--- TEXTE FOURNI ---

La Chine dans l’objectif des Chinois

La Chine dans l’objectif des Chinois

Longtemps cantonnée à magnifier le réalisme révolutionnaire et ses figures triomphantes (le paysan, le soldat et l’ouvrier), la photographie chinoise a explosé depuis le début des années 1980. Pour rendre compte du décalage entre la réalité et le discours dominant, certains artistes mettent l’accent sur ceux qui souffrent, d’autres se jouent des codes officiels, d’autres encore se mettent en scène…

© Mo Yi / Three Shadows

Crâne broussailleux à l’image de ces plateaux tibétains dont il est originaire, Mo Yi expire la fumée de sa cigarette avec l’indolence altière des vieux sages s’estompant dans la brume. Le flou est souvent son royaume. Problème de vitesse d’obturation face à des changements sociaux trop rapides ? « J’ai recours au flou quand je ne sais pas comment exprimer les choses », répond le photographe. Plus encore lorsque celles-ci provoquent de sévères mises au point de la part des autorités. Ces dernières n’avaient-elles pas dénoncé dans les années 1980 ses photographies aux figures résignées, aux antipodes des visages rayonnants qu’avait imposés la grande narration maoïste ? Durant la phase la plus active de la Révolution culturelle (1966-1969), cette double vision lui aurait valu une impitoyable rééducation. Mais, dans la relative ouverture des années précédant la répression du mouvement étudiant du 4 juin 1989, Mo Yi remplace l’autocritique par une interrogation plus théorique : pour voir le monde tel qu’il est, ne vaut-il pas mieux le photographier sans le voir ?

---

OBJECTIFS:
1. Résumez en deux phrases le texte sur la photographie chinoise.
2. Prolongez le texte sur la photographie chinoise à partir de sa dernière phrase.

--- DONNÉES FOURNIES ---

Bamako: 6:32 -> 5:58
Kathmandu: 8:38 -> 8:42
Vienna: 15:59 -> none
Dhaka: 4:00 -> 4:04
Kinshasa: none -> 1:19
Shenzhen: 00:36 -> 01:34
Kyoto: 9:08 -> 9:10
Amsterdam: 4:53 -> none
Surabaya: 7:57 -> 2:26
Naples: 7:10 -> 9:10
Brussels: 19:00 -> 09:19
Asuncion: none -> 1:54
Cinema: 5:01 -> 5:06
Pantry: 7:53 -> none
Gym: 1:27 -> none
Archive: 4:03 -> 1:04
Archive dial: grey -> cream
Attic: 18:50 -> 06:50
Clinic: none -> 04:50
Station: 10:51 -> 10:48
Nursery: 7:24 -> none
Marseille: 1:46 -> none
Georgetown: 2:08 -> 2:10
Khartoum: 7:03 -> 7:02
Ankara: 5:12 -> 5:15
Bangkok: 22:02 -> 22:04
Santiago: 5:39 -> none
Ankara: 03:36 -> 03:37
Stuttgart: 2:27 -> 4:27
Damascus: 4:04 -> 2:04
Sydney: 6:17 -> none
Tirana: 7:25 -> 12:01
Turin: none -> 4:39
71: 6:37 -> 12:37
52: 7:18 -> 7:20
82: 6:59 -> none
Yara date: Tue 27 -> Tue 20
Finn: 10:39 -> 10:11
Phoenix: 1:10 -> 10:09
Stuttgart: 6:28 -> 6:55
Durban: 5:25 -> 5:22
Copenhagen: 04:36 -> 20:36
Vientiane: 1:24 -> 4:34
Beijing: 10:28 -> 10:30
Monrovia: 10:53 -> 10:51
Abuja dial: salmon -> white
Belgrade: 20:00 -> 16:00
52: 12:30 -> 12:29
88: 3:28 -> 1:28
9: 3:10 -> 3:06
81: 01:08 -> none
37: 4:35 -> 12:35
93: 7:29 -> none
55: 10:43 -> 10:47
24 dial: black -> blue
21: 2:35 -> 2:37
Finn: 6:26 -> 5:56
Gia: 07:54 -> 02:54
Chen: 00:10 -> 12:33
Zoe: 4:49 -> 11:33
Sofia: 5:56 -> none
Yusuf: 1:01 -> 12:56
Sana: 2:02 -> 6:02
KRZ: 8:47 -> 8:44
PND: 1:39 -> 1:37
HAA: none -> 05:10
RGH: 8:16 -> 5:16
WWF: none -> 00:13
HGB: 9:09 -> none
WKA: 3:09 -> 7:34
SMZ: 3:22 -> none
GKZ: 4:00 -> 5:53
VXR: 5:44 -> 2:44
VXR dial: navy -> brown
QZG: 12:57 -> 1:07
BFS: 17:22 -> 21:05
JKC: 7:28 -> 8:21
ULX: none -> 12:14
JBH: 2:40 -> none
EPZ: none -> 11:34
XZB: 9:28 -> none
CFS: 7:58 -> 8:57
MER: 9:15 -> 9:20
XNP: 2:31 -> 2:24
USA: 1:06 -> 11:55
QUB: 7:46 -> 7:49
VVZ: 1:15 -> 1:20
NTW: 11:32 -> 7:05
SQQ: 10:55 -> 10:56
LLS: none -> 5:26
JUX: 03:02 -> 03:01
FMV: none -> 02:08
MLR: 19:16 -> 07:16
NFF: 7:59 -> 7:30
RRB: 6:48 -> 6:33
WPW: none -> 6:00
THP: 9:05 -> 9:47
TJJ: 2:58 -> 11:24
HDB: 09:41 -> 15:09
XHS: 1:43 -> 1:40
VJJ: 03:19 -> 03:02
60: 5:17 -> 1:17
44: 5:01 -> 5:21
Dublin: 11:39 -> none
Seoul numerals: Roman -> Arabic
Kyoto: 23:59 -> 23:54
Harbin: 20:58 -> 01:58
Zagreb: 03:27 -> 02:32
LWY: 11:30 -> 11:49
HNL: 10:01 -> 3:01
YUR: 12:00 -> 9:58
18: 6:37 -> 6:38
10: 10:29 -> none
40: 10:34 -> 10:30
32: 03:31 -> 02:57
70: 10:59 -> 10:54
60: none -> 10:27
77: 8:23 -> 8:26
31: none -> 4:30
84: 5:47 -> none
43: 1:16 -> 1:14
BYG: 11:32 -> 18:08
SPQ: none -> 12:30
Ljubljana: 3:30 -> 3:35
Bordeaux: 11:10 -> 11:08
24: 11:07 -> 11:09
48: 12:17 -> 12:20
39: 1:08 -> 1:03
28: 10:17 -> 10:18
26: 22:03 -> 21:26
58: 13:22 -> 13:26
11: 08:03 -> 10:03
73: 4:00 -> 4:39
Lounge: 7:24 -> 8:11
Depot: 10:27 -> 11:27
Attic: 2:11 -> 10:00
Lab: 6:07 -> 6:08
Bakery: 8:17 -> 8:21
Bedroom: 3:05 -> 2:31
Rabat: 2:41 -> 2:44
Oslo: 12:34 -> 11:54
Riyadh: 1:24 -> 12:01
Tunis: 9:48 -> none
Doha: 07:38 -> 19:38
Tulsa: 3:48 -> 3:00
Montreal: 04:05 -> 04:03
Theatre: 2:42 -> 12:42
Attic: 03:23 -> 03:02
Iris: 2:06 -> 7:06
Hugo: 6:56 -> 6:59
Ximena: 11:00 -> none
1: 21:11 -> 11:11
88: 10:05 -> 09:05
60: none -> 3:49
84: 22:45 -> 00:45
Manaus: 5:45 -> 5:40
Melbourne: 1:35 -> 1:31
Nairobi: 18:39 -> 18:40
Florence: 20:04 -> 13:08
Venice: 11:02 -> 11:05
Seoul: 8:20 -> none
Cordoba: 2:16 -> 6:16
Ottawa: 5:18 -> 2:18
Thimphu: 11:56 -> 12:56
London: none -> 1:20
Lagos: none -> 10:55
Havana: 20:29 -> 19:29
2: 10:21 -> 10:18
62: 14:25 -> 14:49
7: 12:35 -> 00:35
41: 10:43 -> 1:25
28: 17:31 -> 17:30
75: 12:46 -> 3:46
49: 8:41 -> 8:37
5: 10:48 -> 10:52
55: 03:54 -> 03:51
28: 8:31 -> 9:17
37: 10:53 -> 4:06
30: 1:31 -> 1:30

---

RÉSULTATS FINAUX:
1. Longtemps cantonnée à magnifier le réalisme révolutionnaire, la photographie chinoise a explosé depuis le début des années 1980, et certains artistes y mettent l'accent sur ceux qui souffrent, se jouent des codes officiels ou se mettent en scène. Le photographe Mo Yi, originaire des plateaux tibétains, a recours au flou quand il ne sait pas comment exprimer les choses et se demande s'il ne vaut pas mieux photographier le monde sans le voir pour le voir tel qu'il est.

2.
Nuque, dos, mollets : à ces parties inaccessibles à son propre regard, il attache un appareil photo et déclenche l’obturateur tous les cinq pas. Si le cadrage est insolite, les mêmes figures tristes réapparaissent. Le constat est sans appel. Entre 1966 et 1976, seules les montagnes pouvaient être cadrées sans encadrement, leur grandeur plaidant pour un patriotisme naturel. Informative ou artistique, la photographie ne devait servir qu’un but : construire l’image épanouie du réalisme révolutionnaire à travers les trois figures triomphantes du paysan, du soldat et de l’ouvrier. Il faut attendre la manifestation de Tiananmen du 5 avril 1976 et sa brutale répression par la « bande des quatre » (1) pour voir surgir enfin les premiers témoignages photographiques d’un événement politique non contrôlé par l’Etat. Un moment historique que nombre de photographes voulurent immortaliser. Certains, comme Li Xiaobin, organisèrent dans le plus grand secret — les enregistrements étaient passibles de la peine de mort — un comité éditorial chargé de sélectionner quelque cinq cents photographies sur les vingt à trente mille collectées. Successeur de Mao Zedong, Hua Guofeng (1921-2008), qui venait de faire emprisonner la « bande des quatre » et de réhabiliter le mouvement du 5 avril 1976, patronna le projet.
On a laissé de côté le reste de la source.